Monmouth was on the bridge of his ship, checking that men and stores were aboard before the gangplank was run in and the lines cast off from the shore. Extra barges surrounded the ship, lines attached, preparing to tow theHelderenbergout of the harbor into an onshore wind that was wheeling at last to the east, the stocky bargees spitting into their work-worn palms and predicting that it would be a hard pull. The little ships were readying themselves to follow. The Dutch pilot was beside the steersman, pointing a route through the sandbars and mudbanks, warning of the wrecks in the shallows. Tentatively, the ship rocked and then started to glide away from the dark shore studded with flickering lights from lanterns. The waves slapped loudly against the keel as the wind blew them back onshore and the barges, with their crews straining to keep the pace, fought to tow the ship out of the harbor. Ned had a familiar feeling in the pit of his belly, a mixture of excitement and dread, and knew that he was headed into battle again, surely the last battle of his life, for the freedoms of the men and women of England.

He turned to Rowan, at his side as always. “When we land, I’ll give you money and you must make your way to London, to my sister’s warehouse. She’ll give you a bed and your keep until this is over.”

He could not see her expression, her face was hidden by her hat, but her voice was clear. “I’ll stay with you.”

“I’ll be going into battle if the king’s army comes against us,” Ned said. “And if it doesn’t, I’ll be training men.
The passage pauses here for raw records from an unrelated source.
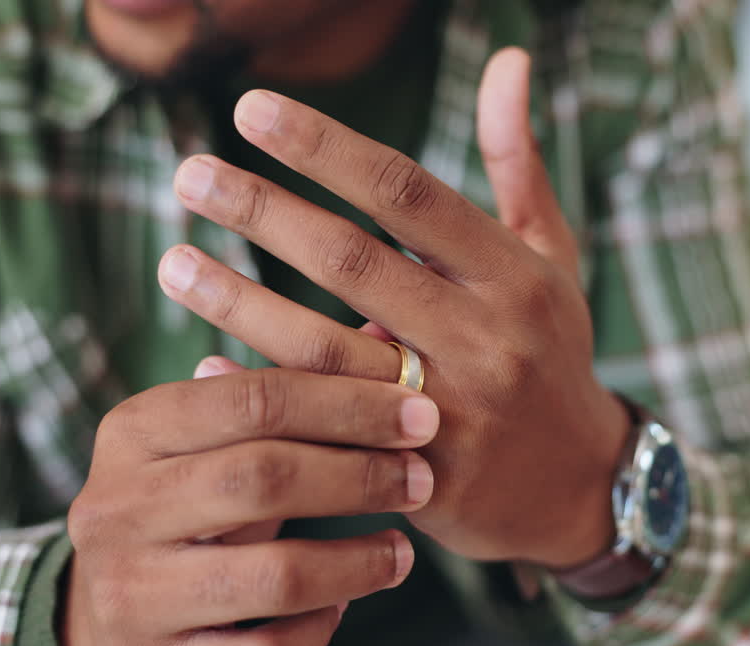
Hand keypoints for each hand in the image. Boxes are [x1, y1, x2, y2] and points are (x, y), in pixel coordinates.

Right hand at [63, 363, 438, 645]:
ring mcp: (127, 598)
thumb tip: (389, 336)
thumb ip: (285, 398)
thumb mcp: (212, 446)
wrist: (106, 623)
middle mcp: (115, 511)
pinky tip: (341, 605)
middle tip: (422, 480)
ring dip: (358, 562)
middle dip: (360, 476)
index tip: (420, 416)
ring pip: (275, 575)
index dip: (349, 404)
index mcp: (133, 433)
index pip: (253, 399)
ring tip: (403, 552)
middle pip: (263, 478)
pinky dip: (320, 630)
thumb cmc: (188, 511)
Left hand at [162, 48, 628, 567]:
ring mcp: (452, 409)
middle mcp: (486, 336)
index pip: (410, 193)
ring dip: (240, 301)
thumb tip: (507, 59)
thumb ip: (516, 162)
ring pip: (324, 349)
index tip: (251, 109)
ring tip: (172, 262)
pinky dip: (262, 393)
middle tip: (188, 173)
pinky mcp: (421, 474)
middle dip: (263, 211)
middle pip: (354, 260)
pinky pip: (322, 430)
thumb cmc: (549, 349)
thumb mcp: (550, 256)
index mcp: (514, 275)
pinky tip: (204, 366)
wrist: (577, 481)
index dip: (327, 148)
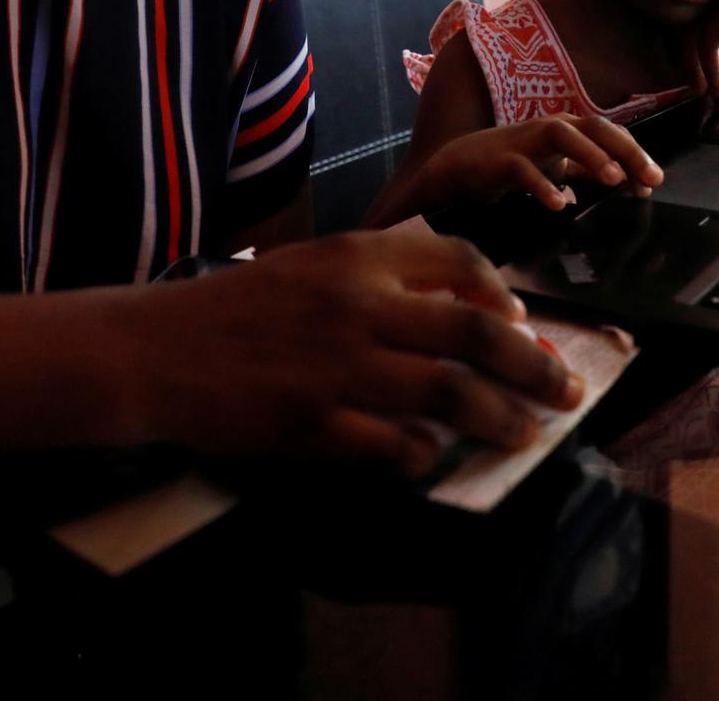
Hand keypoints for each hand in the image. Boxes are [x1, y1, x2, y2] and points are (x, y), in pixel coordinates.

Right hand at [131, 228, 584, 476]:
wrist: (152, 349)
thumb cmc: (231, 308)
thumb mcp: (306, 268)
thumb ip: (374, 277)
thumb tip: (455, 304)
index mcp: (354, 258)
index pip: (457, 263)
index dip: (504, 296)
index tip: (527, 324)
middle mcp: (356, 306)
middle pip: (473, 334)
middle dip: (532, 366)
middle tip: (567, 391)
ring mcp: (337, 368)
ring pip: (449, 394)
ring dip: (499, 418)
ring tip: (524, 434)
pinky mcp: (313, 424)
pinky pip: (394, 446)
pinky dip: (426, 456)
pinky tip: (436, 461)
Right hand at [413, 115, 664, 212]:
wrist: (459, 167)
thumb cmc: (513, 164)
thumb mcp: (557, 166)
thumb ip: (588, 171)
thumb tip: (629, 181)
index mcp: (568, 129)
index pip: (610, 134)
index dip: (635, 154)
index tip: (654, 181)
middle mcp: (550, 128)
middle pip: (595, 127)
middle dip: (625, 150)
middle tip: (649, 177)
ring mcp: (525, 141)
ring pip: (563, 136)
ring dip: (591, 155)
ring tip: (613, 178)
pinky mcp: (500, 159)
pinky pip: (523, 169)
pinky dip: (541, 185)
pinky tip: (558, 204)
I don’t even know where we’ll land, but we’ve got to take the capital. If we land up north, up the east coast, it could be many days’ march, south to London.”

“Then you’ll be going to London as you say I must,” she pointed out. “I’ll go with you.”
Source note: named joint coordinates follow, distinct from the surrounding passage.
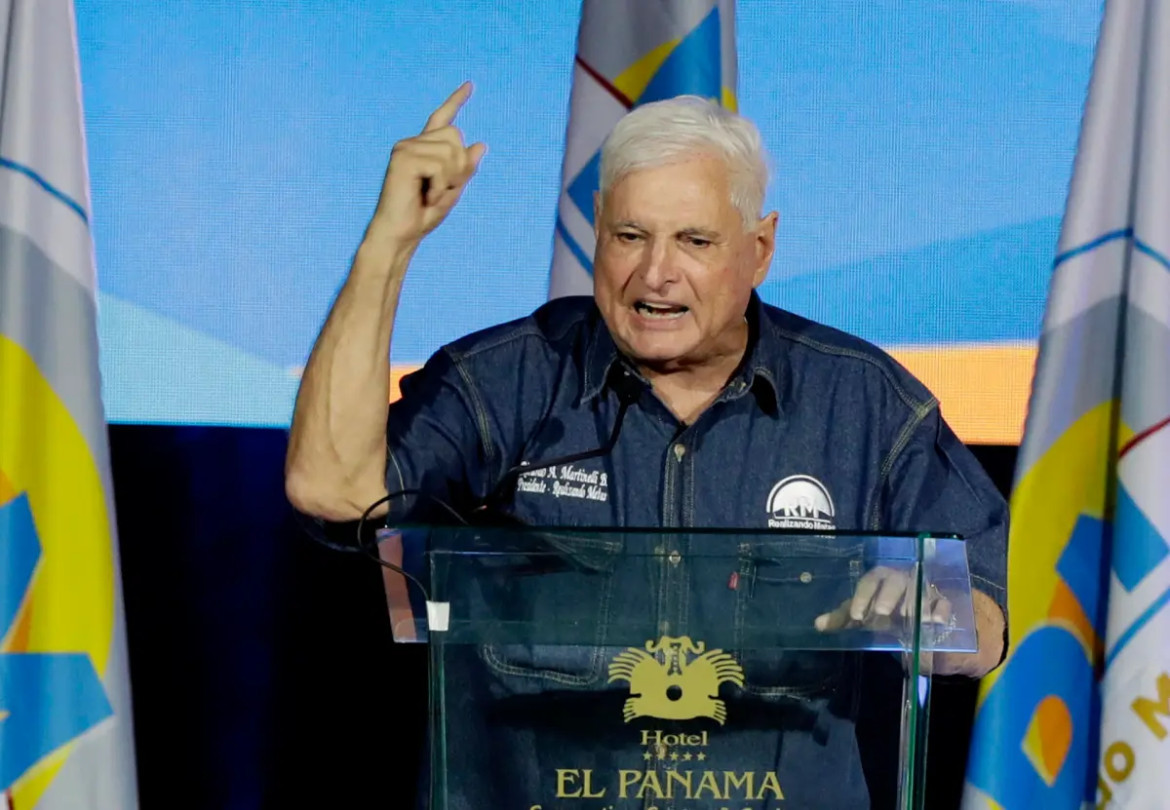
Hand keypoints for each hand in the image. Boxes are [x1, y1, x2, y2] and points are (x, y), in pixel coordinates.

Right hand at [366, 82, 486, 250]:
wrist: (401, 234)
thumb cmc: (422, 216)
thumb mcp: (452, 190)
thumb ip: (465, 168)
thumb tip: (480, 144)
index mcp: (424, 149)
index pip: (442, 118)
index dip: (456, 101)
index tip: (470, 85)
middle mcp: (412, 143)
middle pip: (456, 136)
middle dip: (459, 167)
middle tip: (441, 190)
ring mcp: (405, 148)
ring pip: (451, 152)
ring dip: (449, 180)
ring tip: (431, 195)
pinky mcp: (403, 158)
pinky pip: (440, 166)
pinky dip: (440, 186)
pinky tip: (425, 197)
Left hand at [813, 566, 951, 633]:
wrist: (919, 614)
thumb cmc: (886, 609)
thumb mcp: (865, 614)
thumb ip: (843, 618)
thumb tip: (818, 625)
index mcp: (881, 579)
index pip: (870, 581)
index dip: (862, 596)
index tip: (856, 615)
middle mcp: (902, 579)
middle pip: (896, 581)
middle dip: (888, 595)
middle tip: (882, 613)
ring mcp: (924, 589)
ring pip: (921, 589)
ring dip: (915, 603)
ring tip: (910, 618)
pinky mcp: (942, 601)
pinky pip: (944, 602)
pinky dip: (942, 610)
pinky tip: (936, 621)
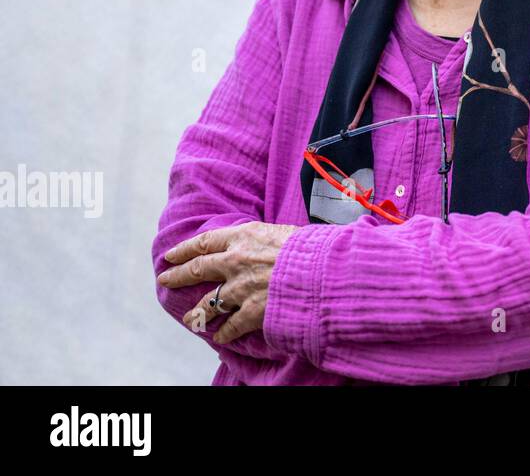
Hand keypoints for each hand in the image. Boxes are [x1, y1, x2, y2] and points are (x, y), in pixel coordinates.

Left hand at [157, 222, 300, 344]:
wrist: (324, 270)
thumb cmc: (312, 247)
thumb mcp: (284, 231)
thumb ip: (265, 240)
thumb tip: (263, 244)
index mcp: (244, 237)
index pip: (205, 242)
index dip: (185, 249)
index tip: (171, 255)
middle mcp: (236, 261)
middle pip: (198, 269)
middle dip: (178, 275)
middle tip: (165, 279)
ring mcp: (242, 288)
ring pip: (209, 302)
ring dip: (197, 311)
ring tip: (189, 318)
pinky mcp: (252, 312)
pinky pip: (231, 326)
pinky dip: (224, 333)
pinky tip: (220, 337)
“Not with an army of raw recruits!” he exclaimed.

“Don’t you want me with you?”

He checked his sudden denial and measured his words, conscious of her trusting gaze on his face. “Rowan, this is my mistake. I never thought we’d sail at once. I should’ve left you in London.”

She stepped a little closer. “But as your servant…”
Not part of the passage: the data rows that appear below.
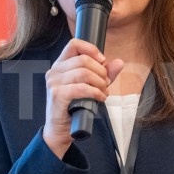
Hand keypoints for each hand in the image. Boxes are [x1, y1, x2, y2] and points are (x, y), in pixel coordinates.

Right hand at [43, 39, 123, 157]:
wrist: (61, 129)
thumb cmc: (74, 107)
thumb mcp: (92, 87)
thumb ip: (105, 74)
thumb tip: (119, 62)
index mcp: (61, 64)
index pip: (74, 44)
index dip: (91, 49)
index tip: (103, 61)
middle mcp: (55, 71)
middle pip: (83, 59)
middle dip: (101, 72)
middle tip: (106, 84)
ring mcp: (54, 82)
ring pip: (83, 72)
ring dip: (99, 83)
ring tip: (103, 92)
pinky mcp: (57, 95)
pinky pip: (81, 88)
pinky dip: (95, 92)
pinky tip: (99, 98)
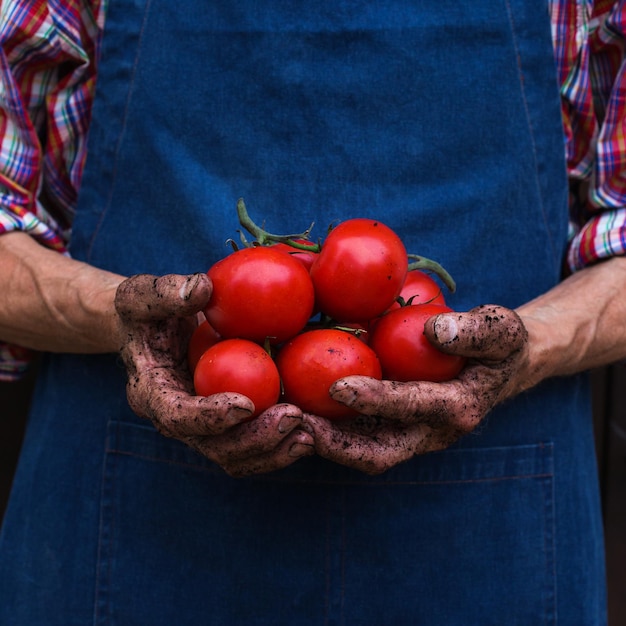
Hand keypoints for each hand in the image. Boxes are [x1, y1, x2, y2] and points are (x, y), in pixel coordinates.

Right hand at [114, 273, 312, 475]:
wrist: (153, 333)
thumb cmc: (147, 312)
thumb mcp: (141, 295)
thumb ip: (164, 293)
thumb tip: (202, 288)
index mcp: (152, 394)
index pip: (177, 416)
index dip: (210, 417)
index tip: (246, 403)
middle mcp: (178, 420)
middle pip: (215, 447)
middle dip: (255, 438)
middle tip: (294, 416)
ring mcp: (204, 428)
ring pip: (238, 456)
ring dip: (275, 450)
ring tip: (310, 434)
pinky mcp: (228, 425)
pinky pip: (254, 446)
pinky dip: (282, 444)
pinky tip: (314, 428)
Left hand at [303, 305, 528, 473]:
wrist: (499, 369)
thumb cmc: (498, 345)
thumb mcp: (501, 329)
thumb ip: (476, 330)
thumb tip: (434, 330)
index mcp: (457, 408)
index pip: (412, 407)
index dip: (376, 399)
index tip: (338, 384)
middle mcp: (430, 433)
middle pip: (379, 453)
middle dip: (336, 445)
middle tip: (295, 424)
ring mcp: (409, 436)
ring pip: (360, 451)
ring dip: (323, 442)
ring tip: (283, 421)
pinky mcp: (393, 429)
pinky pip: (356, 436)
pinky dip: (327, 428)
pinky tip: (296, 407)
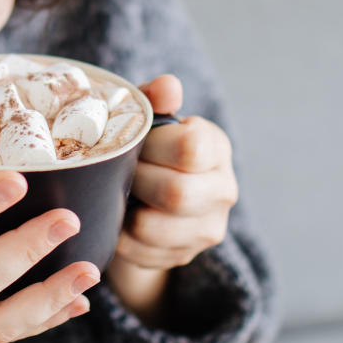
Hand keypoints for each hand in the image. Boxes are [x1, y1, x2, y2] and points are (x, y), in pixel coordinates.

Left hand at [107, 75, 237, 322]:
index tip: (135, 143)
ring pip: (153, 228)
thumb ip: (155, 99)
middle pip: (176, 193)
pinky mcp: (184, 256)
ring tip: (119, 195)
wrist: (149, 200)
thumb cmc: (146, 150)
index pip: (190, 148)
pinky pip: (139, 252)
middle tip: (118, 173)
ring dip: (125, 211)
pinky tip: (120, 219)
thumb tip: (168, 86)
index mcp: (215, 147)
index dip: (152, 147)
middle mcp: (223, 190)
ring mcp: (208, 228)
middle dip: (136, 181)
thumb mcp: (148, 120)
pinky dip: (120, 236)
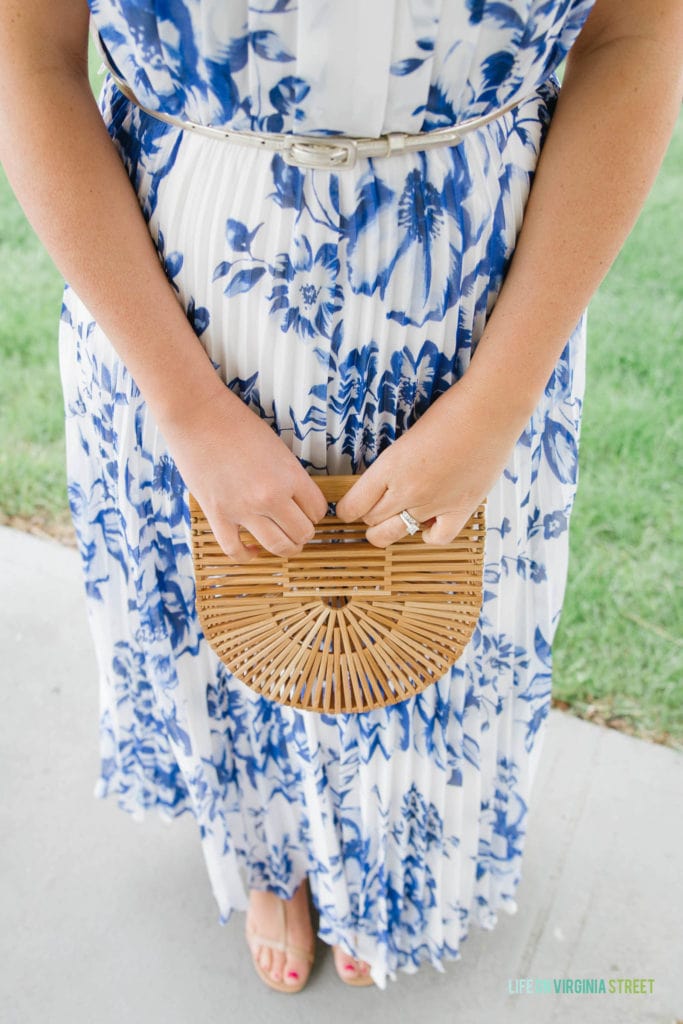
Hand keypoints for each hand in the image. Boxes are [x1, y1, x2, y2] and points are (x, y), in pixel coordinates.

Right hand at [161, 386, 327, 561]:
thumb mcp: (276, 447)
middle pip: (302, 533)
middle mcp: (271, 496)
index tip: (305, 510)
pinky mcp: (217, 514)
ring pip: (278, 547)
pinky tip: (252, 549)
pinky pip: (235, 550)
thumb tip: (295, 500)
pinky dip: (247, 555)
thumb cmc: (236, 423)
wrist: (197, 414)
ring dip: (284, 548)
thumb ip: (288, 475)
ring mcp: (243, 508)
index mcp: (290, 475)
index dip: (314, 512)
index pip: (317, 510)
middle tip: (295, 527)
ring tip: (281, 541)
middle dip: (303, 533)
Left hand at [335, 378, 527, 545]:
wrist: (490, 409)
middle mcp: (408, 489)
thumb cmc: (450, 412)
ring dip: (388, 530)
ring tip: (391, 522)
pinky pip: (436, 538)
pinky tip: (428, 524)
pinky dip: (428, 534)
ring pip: (395, 533)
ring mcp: (434, 503)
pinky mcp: (461, 509)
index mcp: (389, 466)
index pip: (353, 505)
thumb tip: (385, 483)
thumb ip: (395, 464)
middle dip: (368, 517)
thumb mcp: (407, 437)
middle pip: (372, 520)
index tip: (349, 508)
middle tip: (372, 510)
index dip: (347, 510)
“We both know that you’re not my servant. I bought you out of slavery to set you free.”

“Then as a free woman, I will stay with you until the danger is past,” she said.

“There’s danger now,” he said, looking out into the darkness where the wind was whipping up the dark sea into rolling waves with whitecaps.

“I’m not afraid of the sea,” she said—a woman of the ocean who had shot the breakers of the Atlantic shore in her own canoe since childhood.

He had to stop himself reaching out to cup her defiant face in his rough palms. He wanted to draw her closer, hold her, wrap her in his old cape, keep her safe. He wondered at himself that he should have become so fond of a stranger young enough to be his granddaughter.

“I should order you to safety.”

“After we land,” she bargained with him. “When we see what danger there is. Order me then.” She nearly trapped him into agreement.

“And you’ll obey me then?”

She laughed like the Pokanoket child he remembered. “Yes! If I think you’re right!”

“Very well,” he said, hiding his tenderness. “You can stay with me as we march on London, unless it looks like there’s danger, and then you’ll go to Alinor.”

“Agreed,” she said cheerfully.

ST. JAMES’S PALACE, LONDON, SPRING 1685

To Lady James Avery,

Madam,

I have been commanded to muster the militia and prepare for an invasion by Argyll and Monmouth. I doubt that local forces will be able to hold the rebels from marching on London.